What is needed – Every record below should be repeated word for word, with the pictures left out.
(Dataset records)
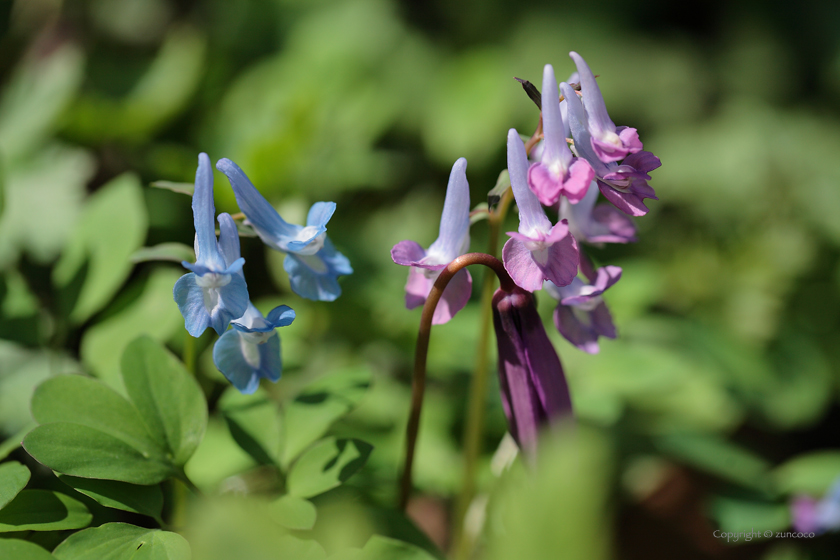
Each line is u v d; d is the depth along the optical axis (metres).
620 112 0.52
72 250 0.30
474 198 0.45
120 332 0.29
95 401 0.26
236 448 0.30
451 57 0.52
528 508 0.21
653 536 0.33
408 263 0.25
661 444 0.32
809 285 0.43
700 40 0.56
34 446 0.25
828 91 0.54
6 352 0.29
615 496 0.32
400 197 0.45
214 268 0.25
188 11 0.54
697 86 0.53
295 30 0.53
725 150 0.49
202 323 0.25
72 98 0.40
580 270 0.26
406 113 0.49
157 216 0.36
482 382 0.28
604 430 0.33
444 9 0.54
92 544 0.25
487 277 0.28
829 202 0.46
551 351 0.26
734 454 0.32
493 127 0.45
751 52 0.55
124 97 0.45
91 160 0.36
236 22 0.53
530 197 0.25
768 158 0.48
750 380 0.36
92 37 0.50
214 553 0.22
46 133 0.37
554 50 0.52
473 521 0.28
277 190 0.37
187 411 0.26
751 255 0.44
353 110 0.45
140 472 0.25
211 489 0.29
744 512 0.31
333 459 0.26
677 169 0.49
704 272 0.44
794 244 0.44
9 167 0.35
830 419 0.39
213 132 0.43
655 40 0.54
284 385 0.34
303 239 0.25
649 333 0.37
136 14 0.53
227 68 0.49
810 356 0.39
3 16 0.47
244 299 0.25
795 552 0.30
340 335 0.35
(End Dataset records)
Final answer –
Each line is u v d; d is the depth along the optical axis (metres).
620 112 0.52
72 250 0.30
474 198 0.45
120 332 0.29
95 401 0.26
236 448 0.30
451 57 0.52
528 508 0.21
653 536 0.33
408 263 0.25
661 444 0.32
809 285 0.43
700 40 0.56
34 446 0.25
828 91 0.54
6 352 0.29
615 496 0.32
400 197 0.45
214 268 0.25
188 11 0.54
697 86 0.53
295 30 0.53
725 150 0.49
202 323 0.25
72 98 0.40
580 270 0.26
406 113 0.49
157 216 0.36
482 382 0.28
604 430 0.33
444 9 0.54
92 544 0.25
487 277 0.28
829 202 0.46
551 351 0.26
734 454 0.32
493 127 0.45
751 52 0.55
124 97 0.45
91 160 0.36
236 22 0.53
530 197 0.25
768 158 0.48
750 380 0.36
92 37 0.50
214 553 0.22
46 133 0.37
554 50 0.52
473 521 0.28
277 190 0.37
187 411 0.26
751 255 0.44
353 110 0.45
140 472 0.25
211 489 0.29
744 512 0.31
333 459 0.26
677 169 0.49
704 272 0.44
794 244 0.44
9 167 0.35
830 419 0.39
213 132 0.43
655 40 0.54
284 385 0.34
303 239 0.25
649 333 0.37
136 14 0.53
227 68 0.49
810 356 0.39
3 16 0.47
244 299 0.25
795 552 0.30
340 335 0.35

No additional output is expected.